Abrass C K, Border W A, Glassock R J
Lab Invest. 1980 Jul;43(1):18-27.
Autologous immune complex nephritis (Heymann nephritis) was actively induced in rats by immunization with high (10 mg.) and low (1 mg.) doses of renal tubular epithelial antigen in complete Freund's adjuvant.
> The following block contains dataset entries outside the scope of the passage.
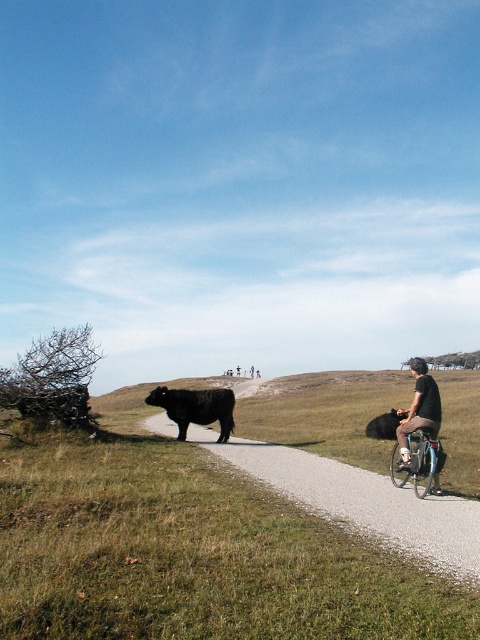
You are standing at the point with coordinates point (384, 424) and want to walk towards the point (424, 392). Which direction should you face to move directly towards it?

Since point (424, 392) is closer to the viewer than point (384, 424), you should face towards the direction of the viewer to move directly towards it.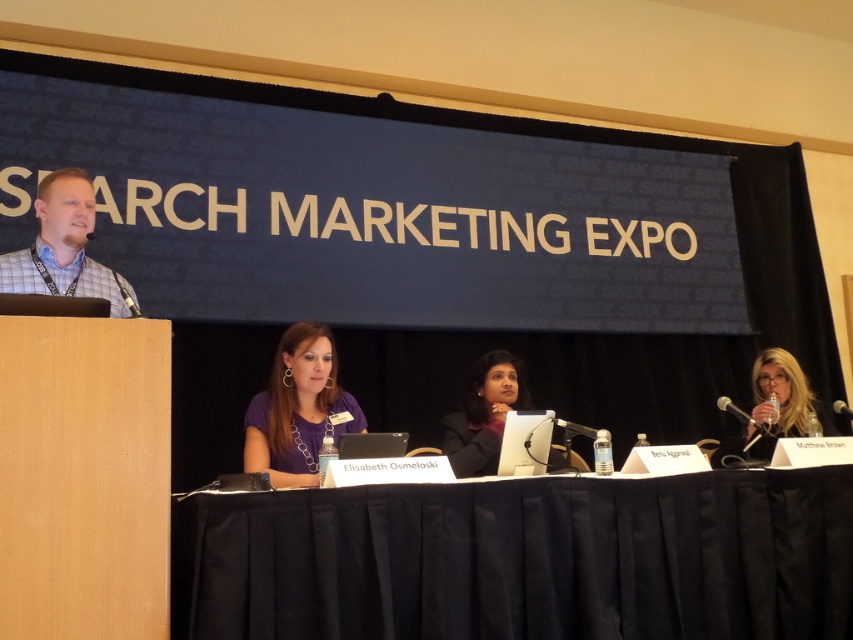
You are attending the panel discussion at the SEARCH MARKETING EXPO and notice two panelists wearing different shirts. The purple fabric shirt at center and the plaid shirt at left. From your perspective facing the stage, which shirt is positioned to the right of the other?

The purple fabric shirt at center is positioned to the right of the plaid shirt at left.

You are attending the panel discussion at the SEARCH MARKETING EXPO and notice the black fabric table at lower center and the matte blonde hair at right. Based on their positions, which object is closer to the front of the stage?

The black fabric table at lower center is located below matte blonde hair at right, meaning it is closer to the front of the stage compared to the matte blonde hair at right.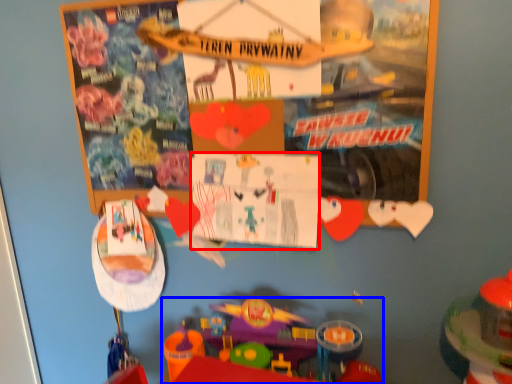
Question: Which object is closer to the camera taking this photo, poster page (highlighted by a red box) or toy (highlighted by a blue box)?

Choices:
 (A) poster page
 (B) toy

Answer: (B)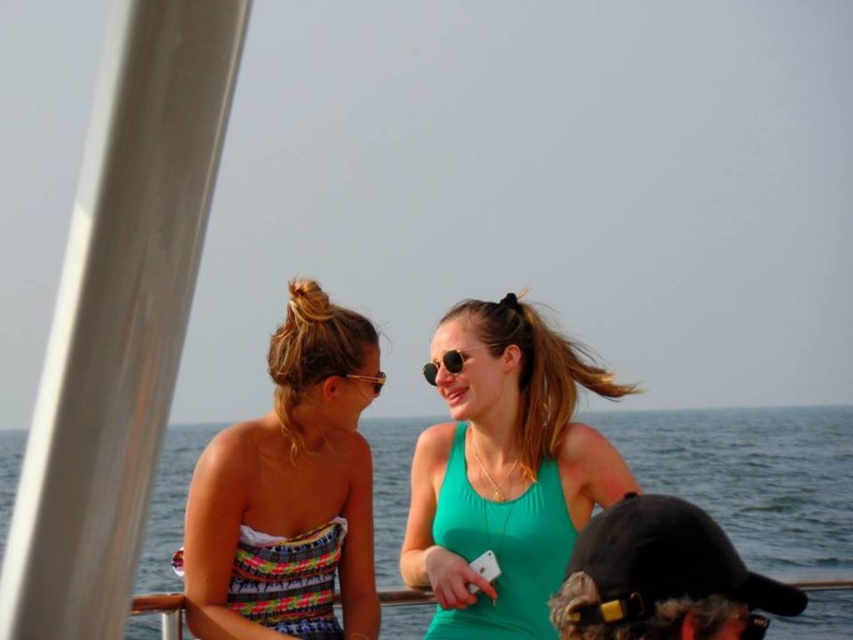
You are standing on the boat and want to pick up the black matte baseball cap at lower right. Which direction should you move to reach it?

The black matte baseball cap at lower right is located at point 0.900 on the x and 0.774 on the y, so you should move towards the lower right direction to reach it.

You are standing on the deck of a boat and want to take a photo of the point located at coordinate point (219, 476). Given that your camera has a focal length of 50mm and you are 13.24 meters away from the point, what is the required sensor size in millimeters to capture the entire point in the frame?

The point located at coordinate point (219, 476) is 13.24 meters from the camera. To calculate the required sensor size, use the formula sensor size equals focal length multiplied by distance divided by subject size. However, since the point is a single coordinate with no specified dimensions, it cannot be captured as an image requires a two dimensional subject. Therefore, the question is invalid as a point has no size.

You are standing at the center of the boat and want to hand a seashell to the person wearing the multicolored strapless dress at left. Which direction should you walk to reach them?

You should walk to the left to reach the multicolored strapless dress at left since they are positioned at the left side of the boat.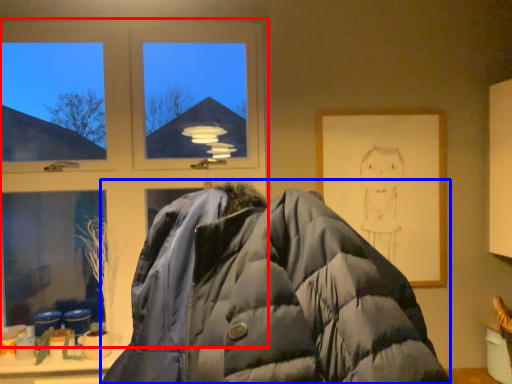
Question: Which object appears closest to the camera in this image, window (highlighted by a red box) or jacket (highlighted by a blue box)?

Choices:
 (A) window
 (B) jacket

Answer: (B)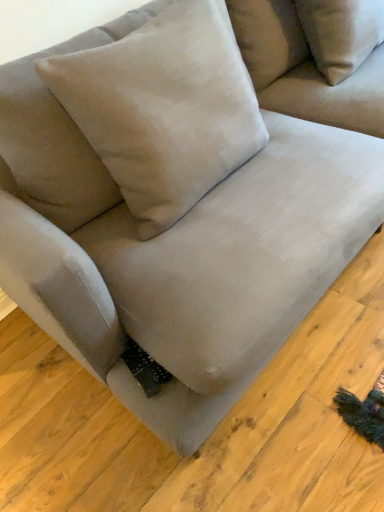
Measure the distance between point (160, 116) and camera.

1.09 meters.

This screenshot has height=512, width=384. What do you see at coordinates (164, 109) in the screenshot?
I see `velvet beige pillow at center` at bounding box center [164, 109].

In order to click on velvet beige pillow at center in this screenshot , I will do `click(164, 109)`.

What is the approximate height of suede-like beige couch at upper right?

17.20 inches.

The image size is (384, 512). What do you see at coordinates (304, 70) in the screenshot? I see `suede-like beige couch at upper right` at bounding box center [304, 70].

Locate an element on the screen. This screenshot has height=512, width=384. suede-like beige couch at upper right is located at coordinates (304, 70).

Find the location of a particular element. velvet beige pillow at center is located at coordinates (164, 109).

Considering the relative positions of suede-like beige couch at upper right and velvet beige pillow at center in the image provided, is suede-like beige couch at upper right to the left or to the right of velvet beige pillow at center?

Clearly, suede-like beige couch at upper right is on the right of velvet beige pillow at center in the image.

Who is more distant, suede-like beige couch at upper right or velvet beige pillow at center?

Positioned behind is suede-like beige couch at upper right.

Between point (314, 71) and point (199, 13), which one is positioned in front?

The point (199, 13) is more forward.

From the image's perspective, between suede-like beige couch at upper right and velvet beige pillow at center, who is located below?

velvet beige pillow at center.

From a real-world perspective, is suede-like beige couch at upper right physically located above or below velvet beige pillow at center?

suede-like beige couch at upper right is below velvet beige pillow at center.

In terms of width, does suede-like beige couch at upper right look wider or thinner when compared to velvet beige pillow at center?

Clearly, suede-like beige couch at upper right has more width compared to velvet beige pillow at center.

Considering the sizes of suede-like beige couch at upper right and velvet beige pillow at center in the image, is suede-like beige couch at upper right taller or shorter than velvet beige pillow at center?

suede-like beige couch at upper right is shorter than velvet beige pillow at center.

Is suede-like beige couch at upper right smaller than velvet beige pillow at center?

Yes, suede-like beige couch at upper right is smaller than velvet beige pillow at center.

Choose the correct answer: Is suede-like beige couch at upper right inside velvet beige pillow at center or outside it?

suede-like beige couch at upper right lies outside velvet beige pillow at center.

Is suede-like beige couch at upper right touching velvet beige pillow at center?

There is a gap between suede-like beige couch at upper right and velvet beige pillow at center.

Is suede-like beige couch at upper right facing away from velvet beige pillow at center?

No, suede-like beige couch at upper right is not facing the opposite direction of velvet beige pillow at center.

In the image, there is a suede-like beige couch at upper right. What are the coordinates of `pillow below it (from the image's perspective)` in the screenshot? It's located at click(x=164, y=109).

Does velvet beige pillow at center appear on the left side of suede-like beige couch at upper right?

Correct, you'll find velvet beige pillow at center to the left of suede-like beige couch at upper right.

Is velvet beige pillow at center behind suede-like beige couch at upper right?

No.

Is point (250, 94) positioned behind point (345, 106)?

No, (250, 94) is in front of (345, 106).

From the image's perspective, which is above, velvet beige pillow at center or suede-like beige couch at upper right?

suede-like beige couch at upper right.

From a real-world perspective, is velvet beige pillow at center located beneath suede-like beige couch at upper right?

No, from a real-world perspective, velvet beige pillow at center is not under suede-like beige couch at upper right.

From the picture: Is velvet beige pillow at center thinner than suede-like beige couch at upper right?

Indeed, velvet beige pillow at center has a lesser width compared to suede-like beige couch at upper right.

From the picture: Is velvet beige pillow at center taller or shorter than suede-like beige couch at upper right?

In the image, velvet beige pillow at center appears to be taller than suede-like beige couch at upper right.

Is velvet beige pillow at center smaller than suede-like beige couch at upper right?

No, velvet beige pillow at center is not smaller than suede-like beige couch at upper right.

Is velvet beige pillow at center inside or outside of suede-like beige couch at upper right?

velvet beige pillow at center is outside suede-like beige couch at upper right.

Is velvet beige pillow at center placed right next to suede-like beige couch at upper right?

No, velvet beige pillow at center is not next to suede-like beige couch at upper right.

Is velvet beige pillow at center oriented away from suede-like beige couch at upper right?

velvet beige pillow at center is not turned away from suede-like beige couch at upper right.

How different are the orientations of velvet beige pillow at center and suede-like beige couch at upper right in degrees?

There is a 0.000442-degree angle between the facing directions of velvet beige pillow at center and suede-like beige couch at upper right.

Image resolution: width=384 pixels, height=512 pixels. I want to click on pillow on the left of suede-like beige couch at upper right, so click(164, 109).

Locate an element on the screen. The width and height of the screenshot is (384, 512). pillow above the suede-like beige couch at upper right (from a real-world perspective) is located at coordinates (164, 109).

This screenshot has width=384, height=512. Find the location of `couch that appears above the velvet beige pillow at center (from the image's perspective)`. couch that appears above the velvet beige pillow at center (from the image's perspective) is located at coordinates (304, 70).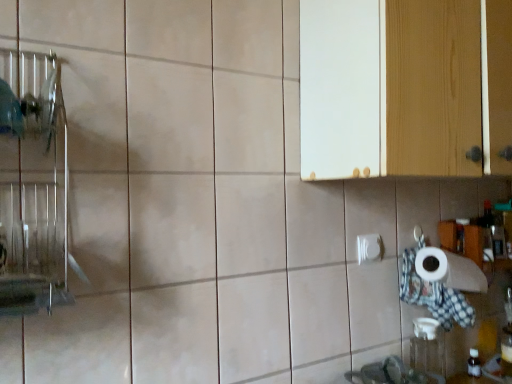
Where is `white glossy toilet paper at lower right`? The image size is (512, 384). white glossy toilet paper at lower right is located at coordinates (369, 248).

Image resolution: width=512 pixels, height=384 pixels. Describe the element at coordinates (369, 248) in the screenshot. I see `white glossy toilet paper at lower right` at that location.

Measure the distance between white glossy toilet paper at lower right and camera.

white glossy toilet paper at lower right and camera are 1.23 meters apart from each other.

Describe the element at coordinates (405, 87) in the screenshot. This screenshot has width=512, height=384. I see `white wood cabinet at upper right` at that location.

The width and height of the screenshot is (512, 384). I want to click on white wood cabinet at upper right, so click(405, 87).

You are a GUI agent. You are given a task and a screenshot of the screen. Output one action in this format:
    pyautogui.click(x=<x>, y=<y>)
    Task: Click on the white glossy toilet paper at lower right
    This screenshot has width=512, height=384.
    Given the screenshot: What is the action you would take?
    pyautogui.click(x=369, y=248)

Is white glossy toilet paper at lower right at the left side of white wood cabinet at upper right?

Correct, you'll find white glossy toilet paper at lower right to the left of white wood cabinet at upper right.

Is white glossy toilet paper at lower right in front of or behind white wood cabinet at upper right in the image?

In the image, white glossy toilet paper at lower right appears behind white wood cabinet at upper right.

Between point (361, 247) and point (339, 150), which one is positioned in front?

The point (339, 150) is closer.

From the image's perspective, which object appears higher, white glossy toilet paper at lower right or white wood cabinet at upper right?

white wood cabinet at upper right appears higher in the image.

From a real-world perspective, is white glossy toilet paper at lower right beneath white wood cabinet at upper right?

Indeed, from a real-world perspective, white glossy toilet paper at lower right is positioned beneath white wood cabinet at upper right.

Can you confirm if white glossy toilet paper at lower right is thinner than white wood cabinet at upper right?

Correct, the width of white glossy toilet paper at lower right is less than that of white wood cabinet at upper right.

Considering the sizes of objects white glossy toilet paper at lower right and white wood cabinet at upper right in the image provided, who is shorter, white glossy toilet paper at lower right or white wood cabinet at upper right?

white glossy toilet paper at lower right.

Between white glossy toilet paper at lower right and white wood cabinet at upper right, which one has smaller size?

white glossy toilet paper at lower right is smaller.

Can we say white glossy toilet paper at lower right lies outside white wood cabinet at upper right?

That's correct, white glossy toilet paper at lower right is outside of white wood cabinet at upper right.

Is white glossy toilet paper at lower right not close to white wood cabinet at upper right?

No, white glossy toilet paper at lower right is in close proximity to white wood cabinet at upper right.

Could you tell me if white glossy toilet paper at lower right is turned towards white wood cabinet at upper right?

No, white glossy toilet paper at lower right does not turn towards white wood cabinet at upper right.

The width and height of the screenshot is (512, 384). Identify the location of toilet paper below the white wood cabinet at upper right (from the image's perspective). (369, 248).

Considering the relative positions of white wood cabinet at upper right and white glossy toilet paper at lower right in the image provided, is white wood cabinet at upper right to the left of white glossy toilet paper at lower right from the viewer's perspective?

In fact, white wood cabinet at upper right is to the right of white glossy toilet paper at lower right.

Between white wood cabinet at upper right and white glossy toilet paper at lower right, which one is positioned in front?

Positioned in front is white wood cabinet at upper right.

Does point (387, 149) appear closer or farther from the camera than point (374, 237)?

Point (387, 149) is closer to the camera than point (374, 237).

From the image's perspective, between white wood cabinet at upper right and white glossy toilet paper at lower right, which one is located above?

white wood cabinet at upper right.

From a real-world perspective, is white wood cabinet at upper right on white glossy toilet paper at lower right?

Yes, from a real-world perspective, white wood cabinet at upper right is on top of white glossy toilet paper at lower right.

Can you confirm if white wood cabinet at upper right is wider than white glossy toilet paper at lower right?

Indeed, white wood cabinet at upper right has a greater width compared to white glossy toilet paper at lower right.

Considering the relative sizes of white wood cabinet at upper right and white glossy toilet paper at lower right in the image provided, is white wood cabinet at upper right shorter than white glossy toilet paper at lower right?

No.

Does white wood cabinet at upper right have a smaller size compared to white glossy toilet paper at lower right?

No.

Can we say white wood cabinet at upper right lies outside white glossy toilet paper at lower right?

That's correct, white wood cabinet at upper right is outside of white glossy toilet paper at lower right.

From the picture: Is white wood cabinet at upper right next to white glossy toilet paper at lower right and touching it?

white wood cabinet at upper right and white glossy toilet paper at lower right are clearly separated.

Is white wood cabinet at upper right facing towards white glossy toilet paper at lower right?

No, white wood cabinet at upper right does not turn towards white glossy toilet paper at lower right.

What's the angular difference between white wood cabinet at upper right and white glossy toilet paper at lower right's facing directions?

The angular difference between white wood cabinet at upper right and white glossy toilet paper at lower right is 2.15 degrees.

How distant is white wood cabinet at upper right from white glossy toilet paper at lower right?

white wood cabinet at upper right and white glossy toilet paper at lower right are 47.08 centimeters apart from each other.

This screenshot has width=512, height=384. I want to click on cabinetry to the right of white glossy toilet paper at lower right, so click(x=405, y=87).

Where is `cabinetry located in front of the white glossy toilet paper at lower right`? Image resolution: width=512 pixels, height=384 pixels. cabinetry located in front of the white glossy toilet paper at lower right is located at coordinates (405, 87).

The height and width of the screenshot is (384, 512). Identify the location of cabinetry on the right of white glossy toilet paper at lower right. (405, 87).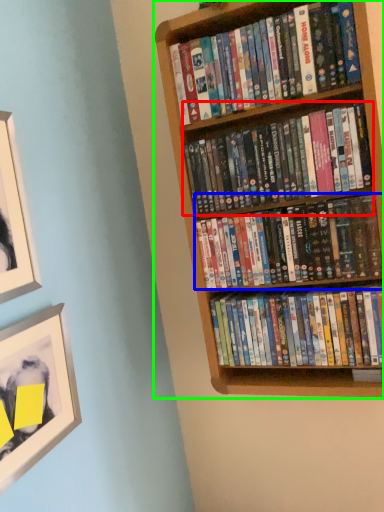
Question: Estimate the real-world distances between objects in this image. Which object is farther from book (highlighted by a red box), book (highlighted by a blue box) or bookcase (highlighted by a green box)?

Choices:
 (A) book
 (B) bookcase

Answer: (B)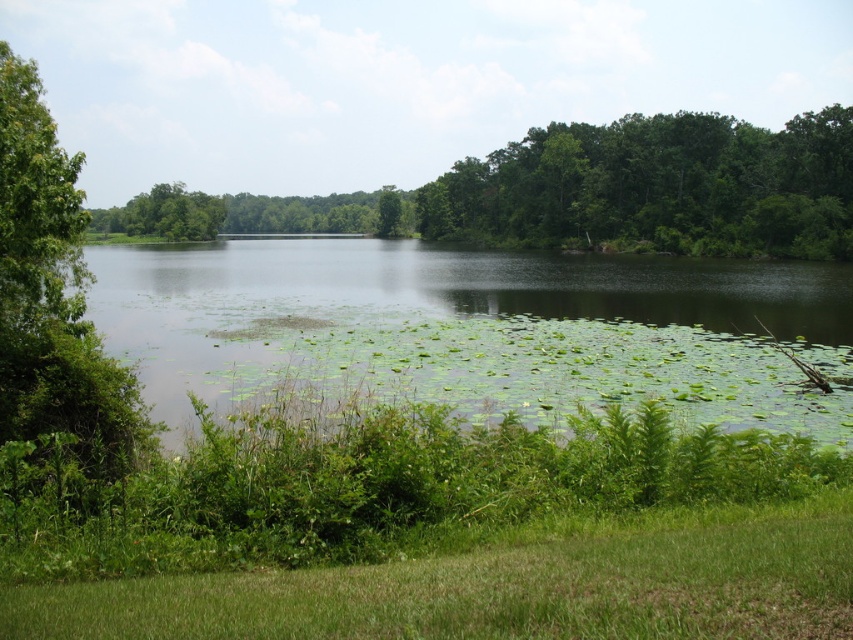
You are standing in the serene landscape described and want to know which object takes up more area in the scene. Which one is larger in size between the green leafy water at center and the green leafy tree at center?

The green leafy tree at center occupies more space than the green leafy water at center, so it is larger in size.

In the scene shown: You are standing at the center of the grassy area in the foreground. You want to walk towards the green leafy water at center. Which direction should you walk?

The green leafy water at center is located at point 0.516 on the x axis and 0.558 on the y axis. Since you are at the center of the grassy area, you should walk towards the upper direction to reach the green leafy water at center.

You are standing on the grassy area in the foreground and want to walk to the dense forest in the background. Which object, the green leafy water at center or the green leafy tree at center, would you encounter first?

The green leafy water at center is encountered first because its width is less than the green leafy tree at center, meaning it is closer to the observer.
The development of proteinuria and granular capillary wall deposition of IgG confirmed the previously well described membranous nephropathy which characterizes this experimental disease. Circulating immune complexes were demonstrated by both the fluid phase and solid phase C1q binding assays in both high and low dose experimental groups. The prevalence of such immune complexes was significantly greater in the experimental than in the control groups immunized with adjuvant alone or liver homogenate in adjuvant. The circulating immune complexes bound to C1q were 16 to 23 S in size and were proven to contain a renal tubular antigen. These data, in combination with the previous demonstration of renal tubular antigen and its antibody in kidneys from rats with autologous immune complex nephritis, are consistent with a circulating immune complex pathogenesis of this model of the actively induced autologous immune complex nephritis in rats.
通过在完全弗氏佐剂中用高剂量(10毫克)和低剂量(1毫克)的肾小管上皮抗原免疫大鼠,主动诱导大鼠发生自体免疫复合物肾炎(海曼肾炎)。蛋白尿的出现以及IgG在毛细血管壁的颗粒状沉积证实了此前已充分描述的膜性肾病,该肾病是这种实验性疾病的特征。在高剂量和低剂量实验组中,通过液相和固相C1q结合试验均证实了循环免疫复合物的存在。与单独用佐剂或佐剂中的肝匀浆免疫的对照组相比,实验中此类免疫复合物的发生率显著更高。与C1q结合的循环免疫复合物大小为16至23 S,并被证明含有肾小管抗原。这些数据,结合之前在患有自体免疫复合物肾炎的大鼠肾脏中证明存在肾小管抗原及其抗体,与大鼠主动诱导的自体免疫复合物肾炎模型的循环免疫复合物发病机制一致。